Parfois, la caméra se pose en Nouvelle-Calédonie. Dans l’atelier du sculpteur Ricardo Poiwi, à La Foa. À la réalisation, cette fois, Jean-Brice Hnacipan. Ou à côté de Teva, leader du groupe de musique tahitienne Pakahua, le « portrait d’un Pasifika qui rêve d’une Océanie unifiée ». Puis elle retourne dans l’Hexagone pour recueillir le – rare – témoignage d’Antoine Kombouaré, entraîneur des Canaris, la veille de la finale (perdue) de la Coupe de France.

CAPACITÉ D’ADAPTATION

C’est l’essence même de Nakupa. « On veut mettre en avant la capacité qu’ont les Pasifika, les ressortissants des îles du Pacifique, à s’adapter dans d’autres situations à travers le monde. » Partager les parcours « de personnes atypiques » qui réussissent. « On a envie de montrer, dans les interviews, les jeunes et leurs motivations afin de donner, recevoir et transmettre aux générations futures. Ce sont les trois valeurs de Nakupa. » Et ainsi, peut-être, les aider en leur donnant des réponses sur les filières qui pourraient les intéresser.

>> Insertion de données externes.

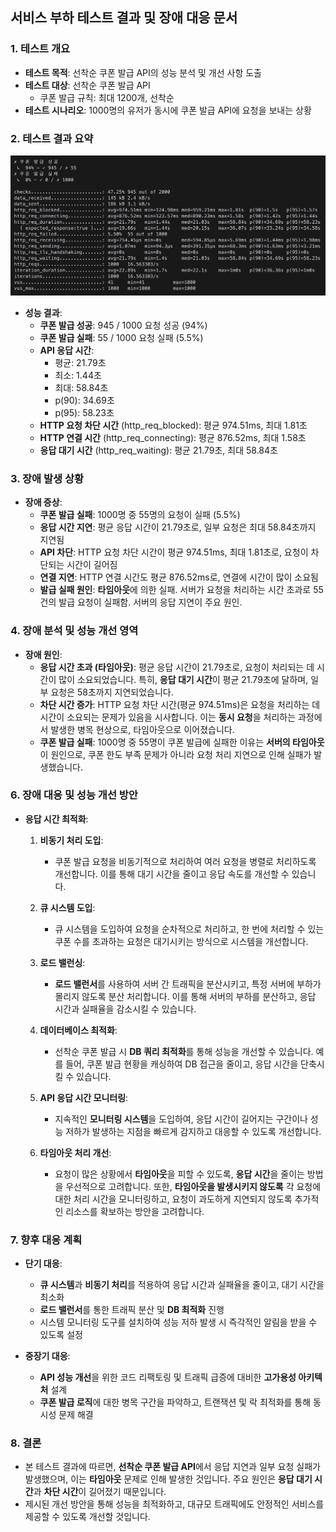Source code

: 
## **서비스 부하 테스트 결과 및 장애 대응 문서**

### 1. **테스트 개요**
- **테스트 목적**: 선착순 쿠폰 발급 API의 성능 분석 및 개선 사항 도출
- **테스트 대상**: 선착순 쿠폰 발급 API
    - 쿠폰 발급 규칙: 최대 1200개, 선착순
- **테스트 시나리오**: 1000명의 유저가 동시에 쿠폰 발급 API에 요청을 보내는 상황

### 2. **테스트 결과 요약**

![coupon load test.png](img/coupon%20load%20test.png)
- **성능 결과**:
    - **쿠폰 발급 성공**: 945 / 1000 요청 성공 (94%)
    - **쿠폰 발급 실패**: 55 / 1000 요청 실패 (5.5%)
    - **API 응답 시간**:
        - 평균: 21.79초
        - 최소: 1.44초
        - 최대: 58.84초
        - p(90): 34.69초
        - p(95): 58.23초
    - **HTTP 요청 차단 시간** (http_req_blocked): 평균 974.51ms, 최대 1.81초
    - **HTTP 연결 시간** (http_req_connecting): 평균 876.52ms, 최대 1.58초
    - **응답 대기 시간** (http_req_waiting): 평균 21.79초, 최대 58.84초

### 3. **장애 발생 상황**
- **장애 증상**:
    - **쿠폰 발급 실패**: 1000명 중 55명의 요청이 실패 (5.5%)
    - **응답 시간 지연**: 평균 응답 시간이 21.79초로, 일부 요청은 최대 58.84초까지 지연됨
    - **API 차단**: HTTP 요청 차단 시간이 평균 974.51ms, 최대 1.81초로, 요청이 차단되는 시간이 길어짐
    - **연결 지연**: HTTP 연결 시간도 평균 876.52ms로, 연결에 시간이 많이 소요됨
    - **발급 실패 원인**: **타임아웃**에 의한 실패. 서버가 요청을 처리하는 시간 초과로 55건의 발급 요청이 실패함. 서버의 응답 지연이 주요 원인.

### 4. **장애 분석 및 성능 개선 영역**
- **장애 원인**:
    - **응답 시간 초과 (타임아웃)**: 평균 응답 시간이 21.79초로, 요청이 처리되는 데 시간이 많이 소요되었습니다. 특히, **응답 대기 시간**이 평균 21.79초에 달하며, 일부 요청은 58초까지 지연되었습니다.
    - **차단 시간 증가**: HTTP 요청 차단 시간(평균 974.51ms)은 요청을 처리하는 데 시간이 소요되는 문제가 있음을 시사합니다. 이는 **동시 요청**을 처리하는 과정에서 발생한 병목 현상으로, 타임아웃으로 이어졌습니다.
    - **쿠폰 발급 실패**: 1000명 중 55명이 쿠폰 발급에 실패한 이유는 **서버의 타임아웃**이 원인으로, 쿠폰 한도 부족 문제가 아니라 요청 처리 지연으로 인해 실패가 발생했습니다.

### 6. **장애 대응 및 성능 개선 방안**
- **응답 시간 최적화**:
    1. **비동기 처리 도입**:
        - 쿠폰 발급 요청을 비동기적으로 처리하여 여러 요청을 병렬로 처리하도록 개선합니다. 이를 통해 대기 시간을 줄이고 응답 속도를 개선할 수 있습니다.

    2. **큐 시스템 도입**:
        - 큐 시스템을 도입하여 요청을 순차적으로 처리하고, 한 번에 처리할 수 있는 쿠폰 수를 초과하는 요청은 대기시키는 방식으로 시스템을 개선합니다.

    3. **로드 밸런싱**:
        - **로드 밸런서**를 사용하여 서버 간 트래픽을 분산시키고, 특정 서버에 부하가 몰리지 않도록 분산 처리합니다. 이를 통해 서버의 부하를 분산하고, 응답 시간과 실패율을 감소시킬 수 있습니다.

    4. **데이터베이스 최적화**:
        - 선착순 쿠폰 발급 시 **DB 쿼리 최적화**를 통해 성능을 개선할 수 있습니다. 예를 들어, 쿠폰 발급 현황을 캐싱하여 DB 접근을 줄이고, 응답 시간을 단축시킬 수 있습니다.

    5. **API 응답 시간 모니터링**:
        - 지속적인 **모니터링 시스템**을 도입하여, 응답 시간이 길어지는 구간이나 성능 저하가 발생하는 지점을 빠르게 감지하고 대응할 수 있도록 개선합니다.

    6. **타임아웃 처리 개선**:
        - 요청이 많은 상황에서 **타임아웃**을 피할 수 있도록, **응답 시간**을 줄이는 방법을 우선적으로 고려합니다. 또한, **타임아웃을 발생시키지 않도록** 각 요청에 대한 처리 시간을 모니터링하고, 요청이 과도하게 지연되지 않도록 추가적인 리소스를 확보하는 방안을 고려합니다.

### 7. **향후 대응 계획**
- **단기 대응**:
    - **큐 시스템**과 **비동기 처리**를 적용하여 응답 시간과 실패율을 줄이고, 대기 시간을 최소화
    - **로드 밸런서**를 통한 트래픽 분산 및 **DB 최적화** 진행
    - 시스템 모니터링 도구를 설치하여 성능 저하 발생 시 즉각적인 알림을 받을 수 있도록 설정

- **중장기 대응**:
    - **API 성능 개선**을 위한 코드 리팩토링 및 트래픽 급증에 대비한 **고가용성 아키텍처** 설계
    - **쿠폰 발급 로직**에 대한 병목 구간을 파악하고, 트랜잭션 및 락 최적화를 통해 동시성 문제 해결

### 8. **결론**
- 본 테스트 결과에 따르면, **선착순 쿠폰 발급 API**에서 응답 지연과 일부 요청 실패가 발생했으며, 이는 **타임아웃** 문제로 인해 발생한 것입니다. 주요 원인은 **응답 대기 시간**과 **차단 시간**이 길어졌기 때문입니다.
- 제시된 개선 방안을 통해 성능을 최적화하고, 대규모 트래픽에도 안정적인 서비스를 제공할 수 있도록 개선할 것입니다.
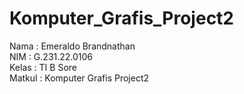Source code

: # Komputer_Grafis_Project2
Nama  : Emeraldo Brandnathan <br>
NIM   : G.231.22.0106 <br>
Kelas : TI B Sore <br>
Matkul : Komputer Grafis Project2
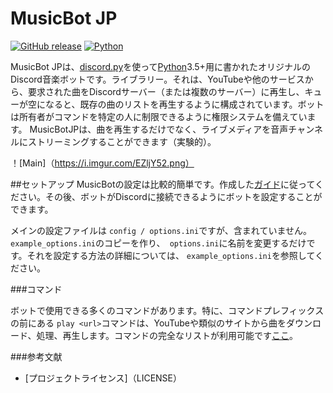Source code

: # MusicBot JP

[![GitHub release](https://img.shields.io/github/release/kosugikun/MusicBot_JP.svg?style=flat-square)](https://github.com/kosugikun/MusicBot/wiki)
[![Python](https://img.shields.io/badge/python-3.5%2C%203.6-blue.svg?style=flat-square)](https://www.python.org/downloads/)

MusicBot JPは、[discord.py](https://github.com/Rapptz/discord)を使って[Python](https://www.python.org "Python homepage")3.5+用に書かれたオリジナルのDiscord音楽ボットです。ライブラリー。それは、YouTubeや他のサービスから、要求された曲をDiscordサーバー（または複数のサーバー）に再生し、キューが空になると、既存の曲のリストを再生するように構成されています。ボットは所有者がコマンドを特定の人に制限できるように権限システムを備えています。 MusicBotJPは、曲を再生するだけでなく、ライブメディアを音声チャンネルにストリーミングすることができます（実験的）。

！[Main]（https://i.imgur.com/EZljY52.png）

##セットアップ
MusicBotの設定は比較的簡単です。作成した[ガイド](https://github.com/Just-Some-Bots/MusicBot/wiki)に従ってください。その後、ボットがDiscordに接続できるようにボットを設定することができます。

メインの設定ファイルは `config / options.ini`ですが、含まれていません。 `example_options.ini`のコピーを作り、` options.ini`に名前を変更するだけです。それを設定する方法の詳細については、 `example_options.ini`を参照してください。

###コマンド

ボットで使用できる多くのコマンドがあります。特に、コマンドプレフィックスの前にある `play <url>`コマンドは、YouTubeや類似のサイトから曲をダウンロード、処理、再生します。コマンドの完全なリストが利用可能です[ここ](https://github.com/Just-Some-Bots/MusicBot/wiki/Commands "Commands")。

###参考文献

* [プロジェクトライセンス]（LICENSE）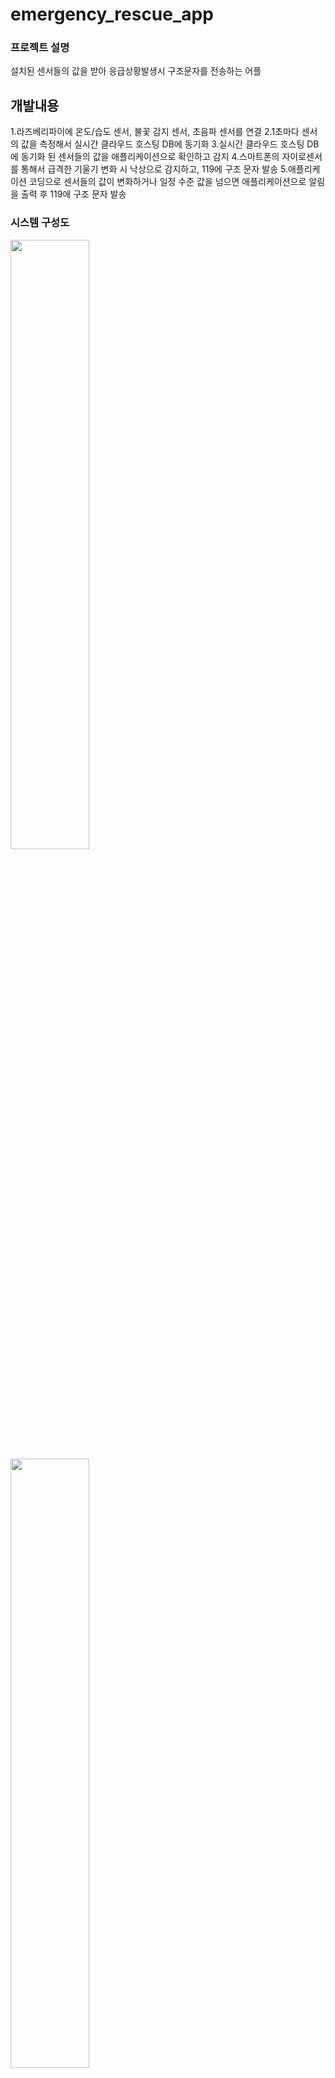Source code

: # emergency_rescue_app

### 프로젝트 설명

설치된 센서들의 값을 받아 응급상황발생시 구조문자를 전송하는 어플

## 개발내용
1.라즈베리파이에 온도/습도 센서, 불꽃 감지 센서, 초음파 센서를 연결
2.1초마다 센서의 값을 측정해서 실시간 클라우드 호스팅 DB에 동기화
3.실시간 클라우드 호스팅 DB에 동기화 된 센서들의 값을 애플리케이션으로 확인하고 감지
4.스마트폰의 자이로센서를 통해서 급격한 기울기 변화 시 낙상으로 감지하고, 119에 구조 문자 발송
5.애플리케이션 코딩으로 센서들의 값이 변화하거나 일정 수준 값을 넘으면 애플리케이션으로 알림을 출력 후 119에 구조 문자 발송

### 시스템 구성도
<img src = "https://user-images.githubusercontent.com/84118571/209464180-a4888b0b-176f-4f56-b5a4-f5e4a8718c45.png" width="50%" height="50%">
<img src = "https://user-images.githubusercontent.com/84118571/209464196-8aaad86a-7803-4780-9b70-9e8469c19337.png" width="50%" height="50%">
<img src = "https://user-images.githubusercontent.com/84118571/209464202-3a1ab093-ddf4-4024-9a3e-cea167ccfb10.png" width="50%" height="50%">

### 주요기능
1. 화재감지기능
2. 생체활동감지기능
3. ~~낙상감지기능
4. ~~온/습도 조절기

> 개발환경
>> 환경: 우분투, 윈도우11
>> 언어 : python, Java
>> 툴 : 안드로이드스튜디오

Frontend, Backend 나눠서 보기 좋게 정리합니다.
기능 설명
프로젝트 주요 기능을 개발 용어를 최대한 사용하여 정리합니다.
담당역할 및 성과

Sûrement inspiré par son vécu. Comme ses invités, Thierry Ihage a choisi de vivre loin des siens pour réaliser son objectif. Cela donne une proximité avec les interviewés qui les incite sans doute à se livrer. Des témoignages d’amis qui l’« encouragent » et le « suivent » dans son projet.

Thierry Ihage « préfère être derrière l’objectif » plutôt que devant. Il habite à Bordeaux pour ses études. (© DR)

« TOUTE EXPÉRIENCE EST BONNE À PRENDRE »

Le futur journaliste ne compte pas s’arrêter là. « On travaille à développer le contenu, apporter de nouvelles idées, de nouveaux formats vidéo. » Preuve avec celle postée jeudi 25 mai, en mode reportage sur une mission d’études sur le transport scolaire de Ponérihouen.

Nakupa a vocation à grandir et se diversifier. « On a créé ce projet avec la volonté de devenir un média de référence dans le Pacifique. » Et si ça ne marche pas ? Peu importe. L’important, c’est de participer. « On ne sait pas si on va y arriver, mais on a qu’une seule vie : toute expérience est bonne à prendre, surtout quand on est jeunes. »

La suite, c’est les études. Étudiant en master, il prépare les concours d’entrée aux écoles de journalisme. Avant de revenir. « Je compte bien être journaliste ici après l’obtention de mon diplôme. » Mais Thierry Ihage n’est pas pressé. Même si le territoire lui « manque énormément. Il n’y a pas un seul jour où je ne pense à la famille, aux amis ».

Une image positive qui lui rappelle pourquoi il a parcouru tout ce chemin. « La chance que j’ai de vivre tout ça, d’explorer, d’apprendre, de découvrir des cultures, des paysages, des modes de vie différents. » Pour ramener au pays tout ce qu’il aura appris, fort de cette richesse.

Anne-Claire Pophillat

LE +
Nakupa signifie « nature et culture du Pacifique ». Nakupa.média (sur Facebook) est lié à Nakupa Shop, dont Robert Kakue est le cofondateur. Il s’agit d’une plateforme de vente en ligne qui met en relation les consommateurs, les créateurs et les producteurs de produits naturels et artisanaux.